**Your assignment:** Using the material below, return exactly the lines between the one holding "593 118 13.91" and the one holding "428 90 11.66", inclusive, and no others.

**Material supplied:**

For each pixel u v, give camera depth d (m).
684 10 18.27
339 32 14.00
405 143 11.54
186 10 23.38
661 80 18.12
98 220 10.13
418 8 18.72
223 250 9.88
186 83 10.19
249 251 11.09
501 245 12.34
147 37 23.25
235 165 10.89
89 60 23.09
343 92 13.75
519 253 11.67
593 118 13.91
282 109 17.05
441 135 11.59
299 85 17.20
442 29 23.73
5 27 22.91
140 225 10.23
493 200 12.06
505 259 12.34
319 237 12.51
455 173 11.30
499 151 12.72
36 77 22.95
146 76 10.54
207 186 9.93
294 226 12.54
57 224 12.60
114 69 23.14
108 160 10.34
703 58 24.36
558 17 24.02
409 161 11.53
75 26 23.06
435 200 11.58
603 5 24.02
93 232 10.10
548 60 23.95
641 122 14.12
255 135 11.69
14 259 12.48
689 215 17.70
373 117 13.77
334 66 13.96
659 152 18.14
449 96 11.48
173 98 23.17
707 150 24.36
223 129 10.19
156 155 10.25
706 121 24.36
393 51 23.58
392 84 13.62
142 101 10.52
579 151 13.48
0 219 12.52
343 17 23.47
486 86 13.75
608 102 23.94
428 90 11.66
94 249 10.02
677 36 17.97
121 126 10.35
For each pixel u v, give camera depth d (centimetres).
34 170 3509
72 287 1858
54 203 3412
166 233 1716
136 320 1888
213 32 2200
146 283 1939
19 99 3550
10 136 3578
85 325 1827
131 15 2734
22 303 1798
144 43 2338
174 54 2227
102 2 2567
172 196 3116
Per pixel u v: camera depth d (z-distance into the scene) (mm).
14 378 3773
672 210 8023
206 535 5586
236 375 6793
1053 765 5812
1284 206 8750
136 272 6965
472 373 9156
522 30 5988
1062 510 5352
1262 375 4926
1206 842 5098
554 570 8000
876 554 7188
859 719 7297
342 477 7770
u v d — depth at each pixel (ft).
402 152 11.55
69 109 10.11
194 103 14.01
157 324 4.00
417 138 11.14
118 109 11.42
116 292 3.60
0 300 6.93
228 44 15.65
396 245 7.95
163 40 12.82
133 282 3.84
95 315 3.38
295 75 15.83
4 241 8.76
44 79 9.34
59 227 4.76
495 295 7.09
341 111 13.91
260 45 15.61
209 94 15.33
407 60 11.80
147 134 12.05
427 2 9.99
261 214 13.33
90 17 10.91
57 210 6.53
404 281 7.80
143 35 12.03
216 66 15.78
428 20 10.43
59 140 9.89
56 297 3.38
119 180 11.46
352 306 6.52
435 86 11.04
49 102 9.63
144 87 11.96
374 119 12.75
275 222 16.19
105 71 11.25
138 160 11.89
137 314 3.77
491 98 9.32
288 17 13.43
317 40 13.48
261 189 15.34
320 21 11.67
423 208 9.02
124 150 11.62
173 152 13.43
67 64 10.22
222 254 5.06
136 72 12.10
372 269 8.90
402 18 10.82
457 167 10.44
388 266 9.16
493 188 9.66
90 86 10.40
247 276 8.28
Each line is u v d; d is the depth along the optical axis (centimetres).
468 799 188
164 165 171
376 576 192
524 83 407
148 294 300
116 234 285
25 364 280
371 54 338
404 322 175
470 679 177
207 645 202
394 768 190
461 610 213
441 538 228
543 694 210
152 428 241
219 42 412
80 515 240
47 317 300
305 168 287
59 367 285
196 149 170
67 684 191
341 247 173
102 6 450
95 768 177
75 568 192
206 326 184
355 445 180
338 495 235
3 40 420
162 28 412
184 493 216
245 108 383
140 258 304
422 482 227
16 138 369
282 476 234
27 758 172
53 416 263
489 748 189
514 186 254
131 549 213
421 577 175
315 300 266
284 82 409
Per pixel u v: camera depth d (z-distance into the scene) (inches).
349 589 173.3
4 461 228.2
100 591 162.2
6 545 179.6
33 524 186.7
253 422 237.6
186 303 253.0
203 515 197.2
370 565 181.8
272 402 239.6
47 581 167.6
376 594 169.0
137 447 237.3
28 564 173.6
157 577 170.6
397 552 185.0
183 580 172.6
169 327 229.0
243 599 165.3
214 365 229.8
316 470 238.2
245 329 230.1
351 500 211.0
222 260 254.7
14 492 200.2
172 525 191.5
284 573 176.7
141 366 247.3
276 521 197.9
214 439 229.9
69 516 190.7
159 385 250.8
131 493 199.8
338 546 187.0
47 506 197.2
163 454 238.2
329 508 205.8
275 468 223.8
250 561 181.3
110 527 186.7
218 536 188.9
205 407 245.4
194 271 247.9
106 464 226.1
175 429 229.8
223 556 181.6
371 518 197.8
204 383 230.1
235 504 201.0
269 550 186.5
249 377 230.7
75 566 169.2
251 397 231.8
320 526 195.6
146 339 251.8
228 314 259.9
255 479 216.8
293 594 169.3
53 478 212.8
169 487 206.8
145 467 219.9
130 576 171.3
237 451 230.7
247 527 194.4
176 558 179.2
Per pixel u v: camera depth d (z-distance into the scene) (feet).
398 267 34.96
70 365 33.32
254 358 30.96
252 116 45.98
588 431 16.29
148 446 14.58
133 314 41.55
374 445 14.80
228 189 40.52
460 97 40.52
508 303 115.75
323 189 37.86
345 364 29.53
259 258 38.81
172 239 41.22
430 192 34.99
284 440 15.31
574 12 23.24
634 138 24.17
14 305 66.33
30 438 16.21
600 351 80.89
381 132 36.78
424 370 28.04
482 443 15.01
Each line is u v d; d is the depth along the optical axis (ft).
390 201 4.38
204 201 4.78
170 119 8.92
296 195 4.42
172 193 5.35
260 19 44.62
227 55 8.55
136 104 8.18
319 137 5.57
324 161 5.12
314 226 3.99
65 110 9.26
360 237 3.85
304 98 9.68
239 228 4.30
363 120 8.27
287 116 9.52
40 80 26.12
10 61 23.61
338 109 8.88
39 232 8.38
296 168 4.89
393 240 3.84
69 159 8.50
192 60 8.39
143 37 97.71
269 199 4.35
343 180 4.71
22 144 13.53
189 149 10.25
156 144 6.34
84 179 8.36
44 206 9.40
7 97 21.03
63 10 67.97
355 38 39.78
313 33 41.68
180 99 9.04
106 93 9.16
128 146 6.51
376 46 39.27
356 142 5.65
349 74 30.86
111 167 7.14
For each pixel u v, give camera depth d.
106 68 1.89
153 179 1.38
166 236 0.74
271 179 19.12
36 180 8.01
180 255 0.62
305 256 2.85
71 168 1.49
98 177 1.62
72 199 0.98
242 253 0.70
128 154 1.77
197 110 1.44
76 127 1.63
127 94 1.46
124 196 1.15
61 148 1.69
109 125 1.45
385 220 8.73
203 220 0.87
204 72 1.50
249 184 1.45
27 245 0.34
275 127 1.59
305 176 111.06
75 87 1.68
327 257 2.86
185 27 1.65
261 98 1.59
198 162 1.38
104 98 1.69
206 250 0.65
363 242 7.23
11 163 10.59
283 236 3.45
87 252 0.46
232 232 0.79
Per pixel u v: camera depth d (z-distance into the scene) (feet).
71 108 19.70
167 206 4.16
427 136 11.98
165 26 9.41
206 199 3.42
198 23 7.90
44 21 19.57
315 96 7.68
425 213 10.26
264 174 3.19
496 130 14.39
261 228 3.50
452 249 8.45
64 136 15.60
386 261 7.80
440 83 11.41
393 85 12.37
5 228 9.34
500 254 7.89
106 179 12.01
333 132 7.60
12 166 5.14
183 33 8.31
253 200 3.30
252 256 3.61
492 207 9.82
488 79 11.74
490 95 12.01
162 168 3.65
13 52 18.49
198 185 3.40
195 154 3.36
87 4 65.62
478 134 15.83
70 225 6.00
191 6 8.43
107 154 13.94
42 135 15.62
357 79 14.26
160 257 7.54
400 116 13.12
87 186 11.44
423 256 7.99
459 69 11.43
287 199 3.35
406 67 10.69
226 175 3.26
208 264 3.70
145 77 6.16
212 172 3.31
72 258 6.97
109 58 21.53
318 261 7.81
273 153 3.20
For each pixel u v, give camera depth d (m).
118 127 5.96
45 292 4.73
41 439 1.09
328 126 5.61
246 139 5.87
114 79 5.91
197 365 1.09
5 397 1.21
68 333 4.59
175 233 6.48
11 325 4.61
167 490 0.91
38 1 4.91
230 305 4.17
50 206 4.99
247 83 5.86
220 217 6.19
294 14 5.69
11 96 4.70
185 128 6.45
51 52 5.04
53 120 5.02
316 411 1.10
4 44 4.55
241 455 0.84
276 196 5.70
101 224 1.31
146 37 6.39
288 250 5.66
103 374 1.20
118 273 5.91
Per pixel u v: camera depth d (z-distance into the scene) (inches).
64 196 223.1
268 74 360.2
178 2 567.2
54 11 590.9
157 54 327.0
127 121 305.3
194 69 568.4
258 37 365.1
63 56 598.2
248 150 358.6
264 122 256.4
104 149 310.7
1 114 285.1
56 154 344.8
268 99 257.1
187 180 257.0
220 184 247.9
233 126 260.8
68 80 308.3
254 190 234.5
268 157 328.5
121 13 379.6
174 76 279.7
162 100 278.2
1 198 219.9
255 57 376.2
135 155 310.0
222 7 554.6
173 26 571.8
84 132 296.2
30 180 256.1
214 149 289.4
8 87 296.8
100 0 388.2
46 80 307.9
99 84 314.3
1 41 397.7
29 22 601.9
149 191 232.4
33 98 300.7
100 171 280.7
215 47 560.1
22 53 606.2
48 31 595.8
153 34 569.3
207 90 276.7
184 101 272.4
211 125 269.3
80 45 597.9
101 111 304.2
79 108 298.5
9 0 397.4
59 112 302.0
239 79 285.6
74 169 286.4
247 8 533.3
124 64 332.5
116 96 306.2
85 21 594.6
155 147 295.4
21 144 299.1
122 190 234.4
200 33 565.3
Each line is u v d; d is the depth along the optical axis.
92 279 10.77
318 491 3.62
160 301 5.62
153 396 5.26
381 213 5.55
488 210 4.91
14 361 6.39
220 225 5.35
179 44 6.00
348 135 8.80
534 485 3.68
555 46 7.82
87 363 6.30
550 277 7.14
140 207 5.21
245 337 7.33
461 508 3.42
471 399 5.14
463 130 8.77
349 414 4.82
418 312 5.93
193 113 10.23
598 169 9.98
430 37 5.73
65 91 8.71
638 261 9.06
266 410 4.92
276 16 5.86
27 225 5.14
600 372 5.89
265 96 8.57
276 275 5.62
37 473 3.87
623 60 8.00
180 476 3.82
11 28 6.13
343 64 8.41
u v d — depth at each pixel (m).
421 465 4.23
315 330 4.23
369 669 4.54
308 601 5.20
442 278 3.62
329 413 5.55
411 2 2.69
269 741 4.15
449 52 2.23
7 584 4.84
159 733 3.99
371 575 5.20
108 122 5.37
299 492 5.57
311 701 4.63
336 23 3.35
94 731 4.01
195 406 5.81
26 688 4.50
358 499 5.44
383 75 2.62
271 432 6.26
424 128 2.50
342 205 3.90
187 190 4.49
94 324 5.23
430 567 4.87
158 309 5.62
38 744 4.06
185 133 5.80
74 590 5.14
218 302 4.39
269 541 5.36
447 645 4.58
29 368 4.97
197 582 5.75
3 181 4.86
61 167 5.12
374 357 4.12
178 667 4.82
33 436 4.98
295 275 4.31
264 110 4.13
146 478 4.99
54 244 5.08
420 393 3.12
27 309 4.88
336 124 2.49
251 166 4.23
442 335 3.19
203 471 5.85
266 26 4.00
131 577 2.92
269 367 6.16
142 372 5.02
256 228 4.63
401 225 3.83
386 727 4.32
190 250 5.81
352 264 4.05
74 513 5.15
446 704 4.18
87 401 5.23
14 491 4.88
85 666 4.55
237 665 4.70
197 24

**Answer box:**
593 118 13.91
282 109 17.05
441 135 11.59
299 85 17.20
442 29 23.73
5 27 22.91
140 225 10.23
493 200 12.06
505 259 12.34
319 237 12.51
455 173 11.30
499 151 12.72
36 77 22.95
146 76 10.54
207 186 9.93
294 226 12.54
57 224 12.60
114 69 23.14
108 160 10.34
703 58 24.36
558 17 24.02
409 161 11.53
75 26 23.06
435 200 11.58
603 5 24.02
93 232 10.10
548 60 23.95
641 122 14.12
255 135 11.69
14 259 12.48
689 215 17.70
373 117 13.77
334 66 13.96
659 152 18.14
449 96 11.48
173 98 23.17
707 150 24.36
223 129 10.19
156 155 10.25
706 121 24.36
393 51 23.58
392 84 13.62
142 101 10.52
579 151 13.48
0 219 12.52
343 17 23.47
486 86 13.75
608 102 23.94
428 90 11.66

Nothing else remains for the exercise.